Akshay Kumar stars in the movie Gold
In the process, Bani managed to get on camera legendary players like Balbir Singh and Keshav Datt to speak of their glorious careers, making it a fascinating slice of history. Nandy, Keshav, Balbir and others were from Lahore and part of the undivided Punjab team. Those were the days when India ruled world hockey. Through the reminiscences of these stalwarts, Bani pieced together what it meant to be a hockey player in their time. “Each player had a special quality; none was able to match the agility and technique of the undivided Indian team.”
Everything fell apart during the trauma of Partition. Bani’s father barely survived the violence and managed to flee to Delhi. “Rioters killed an individual in front of my father, who was next in line. When they realised they had murdered an Anglo-Indian, and so fearing the wrath of the British, they dispersed. That is how my father was saved,” she says.
Nandy and his fleeing teammates managed to reach various Indian cities as refugees. Despite the enormous odds presented by torn and bloody lives, they got together and made it back into the Indian hockey team. Bani’s film has all the details, straight from the horse’s mouth.
Not only that, Bani even managed to make a trip to Lahore and returned with even more emotional tales of camaraderie that existed among former players, despite the madness of 1946-47, and the continuing tensions between the two partitioned offspring—India and Pakistan.
Quite naturally, the film strays into Partition history, nuggets of information that throw light on the collective trauma and the tragic strangulation of Asian hockey by the game’s global managers, who changed the rules for it to suit fast-paced European hockey.

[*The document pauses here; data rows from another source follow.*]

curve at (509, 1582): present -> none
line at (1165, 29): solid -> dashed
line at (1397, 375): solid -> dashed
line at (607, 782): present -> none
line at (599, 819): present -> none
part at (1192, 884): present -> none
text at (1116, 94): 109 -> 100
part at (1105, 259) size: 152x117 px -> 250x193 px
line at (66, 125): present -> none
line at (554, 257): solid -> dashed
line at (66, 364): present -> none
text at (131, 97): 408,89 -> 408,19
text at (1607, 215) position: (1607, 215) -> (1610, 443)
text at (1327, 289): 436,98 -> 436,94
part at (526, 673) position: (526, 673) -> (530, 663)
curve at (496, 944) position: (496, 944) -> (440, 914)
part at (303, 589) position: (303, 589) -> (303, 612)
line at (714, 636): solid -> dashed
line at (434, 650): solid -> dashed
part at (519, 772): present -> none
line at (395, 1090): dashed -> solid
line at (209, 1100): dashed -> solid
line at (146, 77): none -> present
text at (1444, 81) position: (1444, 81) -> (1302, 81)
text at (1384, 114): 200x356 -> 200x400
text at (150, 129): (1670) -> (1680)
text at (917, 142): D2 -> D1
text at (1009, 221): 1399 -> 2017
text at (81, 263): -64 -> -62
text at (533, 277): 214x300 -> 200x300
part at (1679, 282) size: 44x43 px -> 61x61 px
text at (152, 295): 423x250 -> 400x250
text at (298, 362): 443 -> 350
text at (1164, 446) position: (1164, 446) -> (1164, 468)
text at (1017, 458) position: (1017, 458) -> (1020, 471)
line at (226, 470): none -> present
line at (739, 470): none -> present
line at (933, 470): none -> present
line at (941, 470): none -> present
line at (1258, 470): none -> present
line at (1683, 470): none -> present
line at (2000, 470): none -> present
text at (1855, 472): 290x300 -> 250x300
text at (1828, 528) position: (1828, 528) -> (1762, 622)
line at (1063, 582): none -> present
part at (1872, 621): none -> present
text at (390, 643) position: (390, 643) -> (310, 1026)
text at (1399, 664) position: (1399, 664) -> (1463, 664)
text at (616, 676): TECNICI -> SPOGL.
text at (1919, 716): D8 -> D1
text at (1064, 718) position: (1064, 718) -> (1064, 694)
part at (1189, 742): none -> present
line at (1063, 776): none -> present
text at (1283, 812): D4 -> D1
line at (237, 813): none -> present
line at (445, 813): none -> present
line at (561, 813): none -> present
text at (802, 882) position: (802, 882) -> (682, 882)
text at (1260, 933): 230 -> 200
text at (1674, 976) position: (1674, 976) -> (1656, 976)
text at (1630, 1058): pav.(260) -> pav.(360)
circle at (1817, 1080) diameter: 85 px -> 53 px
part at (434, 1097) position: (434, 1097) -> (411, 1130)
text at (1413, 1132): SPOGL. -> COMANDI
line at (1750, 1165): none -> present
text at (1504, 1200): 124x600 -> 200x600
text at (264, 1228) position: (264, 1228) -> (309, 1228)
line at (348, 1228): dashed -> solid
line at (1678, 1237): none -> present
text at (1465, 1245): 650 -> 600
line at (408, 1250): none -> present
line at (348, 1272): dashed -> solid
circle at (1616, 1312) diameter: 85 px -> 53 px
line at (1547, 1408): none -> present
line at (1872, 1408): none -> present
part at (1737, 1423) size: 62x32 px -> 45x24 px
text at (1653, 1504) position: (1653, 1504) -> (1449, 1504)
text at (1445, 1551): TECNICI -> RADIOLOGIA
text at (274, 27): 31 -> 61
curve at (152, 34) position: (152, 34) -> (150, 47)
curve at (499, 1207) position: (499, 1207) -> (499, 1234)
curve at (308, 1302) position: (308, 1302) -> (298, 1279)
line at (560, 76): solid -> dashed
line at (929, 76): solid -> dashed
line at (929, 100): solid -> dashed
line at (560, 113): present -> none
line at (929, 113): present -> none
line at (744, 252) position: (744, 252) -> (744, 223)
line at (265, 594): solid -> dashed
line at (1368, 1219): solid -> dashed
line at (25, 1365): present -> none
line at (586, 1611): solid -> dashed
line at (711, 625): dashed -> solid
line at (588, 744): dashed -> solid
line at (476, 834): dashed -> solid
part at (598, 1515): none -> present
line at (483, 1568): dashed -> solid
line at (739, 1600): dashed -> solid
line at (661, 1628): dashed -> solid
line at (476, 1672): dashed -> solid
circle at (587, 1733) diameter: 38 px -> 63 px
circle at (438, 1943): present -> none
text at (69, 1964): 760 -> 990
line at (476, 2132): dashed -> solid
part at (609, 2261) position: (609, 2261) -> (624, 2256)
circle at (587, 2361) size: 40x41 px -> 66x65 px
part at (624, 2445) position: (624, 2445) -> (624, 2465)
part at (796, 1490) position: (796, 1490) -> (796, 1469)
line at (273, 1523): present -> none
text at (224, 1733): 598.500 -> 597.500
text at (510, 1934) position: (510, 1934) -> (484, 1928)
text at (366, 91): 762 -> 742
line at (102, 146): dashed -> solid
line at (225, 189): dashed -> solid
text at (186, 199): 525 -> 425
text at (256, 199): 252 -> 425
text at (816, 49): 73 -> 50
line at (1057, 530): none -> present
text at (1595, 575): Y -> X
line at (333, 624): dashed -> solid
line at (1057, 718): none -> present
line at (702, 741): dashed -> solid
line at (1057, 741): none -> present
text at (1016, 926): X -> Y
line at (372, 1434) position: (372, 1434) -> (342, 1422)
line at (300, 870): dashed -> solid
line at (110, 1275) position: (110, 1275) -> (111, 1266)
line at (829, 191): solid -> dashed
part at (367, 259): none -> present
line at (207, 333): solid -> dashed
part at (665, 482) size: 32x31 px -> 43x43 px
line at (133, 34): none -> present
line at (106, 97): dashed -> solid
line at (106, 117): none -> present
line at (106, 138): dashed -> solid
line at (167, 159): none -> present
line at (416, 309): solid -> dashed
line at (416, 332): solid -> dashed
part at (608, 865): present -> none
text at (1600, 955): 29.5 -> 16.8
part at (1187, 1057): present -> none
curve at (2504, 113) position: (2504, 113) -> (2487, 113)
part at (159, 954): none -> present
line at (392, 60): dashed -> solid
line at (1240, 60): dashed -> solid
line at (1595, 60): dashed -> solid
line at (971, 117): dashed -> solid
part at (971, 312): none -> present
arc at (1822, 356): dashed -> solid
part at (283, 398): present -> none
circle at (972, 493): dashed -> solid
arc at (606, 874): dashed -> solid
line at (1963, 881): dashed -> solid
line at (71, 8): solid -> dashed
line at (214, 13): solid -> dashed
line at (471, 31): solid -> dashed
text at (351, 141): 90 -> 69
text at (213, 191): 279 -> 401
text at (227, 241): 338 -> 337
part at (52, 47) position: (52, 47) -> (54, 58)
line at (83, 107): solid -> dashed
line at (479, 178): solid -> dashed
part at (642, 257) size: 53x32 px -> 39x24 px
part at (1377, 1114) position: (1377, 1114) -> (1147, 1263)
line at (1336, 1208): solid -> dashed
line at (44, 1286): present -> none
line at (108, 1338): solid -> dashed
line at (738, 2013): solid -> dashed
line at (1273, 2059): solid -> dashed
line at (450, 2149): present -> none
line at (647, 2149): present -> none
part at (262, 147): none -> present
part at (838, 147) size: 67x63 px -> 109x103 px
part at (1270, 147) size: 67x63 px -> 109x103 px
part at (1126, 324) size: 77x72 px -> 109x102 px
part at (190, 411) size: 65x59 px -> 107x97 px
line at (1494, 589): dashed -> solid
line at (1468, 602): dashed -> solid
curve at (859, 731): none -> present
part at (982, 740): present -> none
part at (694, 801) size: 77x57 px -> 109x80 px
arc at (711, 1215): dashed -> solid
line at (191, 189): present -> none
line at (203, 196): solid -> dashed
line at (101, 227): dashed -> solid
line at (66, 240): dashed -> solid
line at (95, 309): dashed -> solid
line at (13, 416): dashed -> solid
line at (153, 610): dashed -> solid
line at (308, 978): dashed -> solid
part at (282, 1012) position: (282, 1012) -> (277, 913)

Given the obstacles lined up against her, no one knows when Bani’s documentary would see the light of day. Instead of the raw emotions—and the jagged backcloth here—that propel players towards achievements, will India have to stay content with another fictionalised, unsatisfactorily executed Bollywood period drama? Considering the sheer wealth in Bani’s narrative, the least she deserves is a penalty shot, if not a goal on a platter.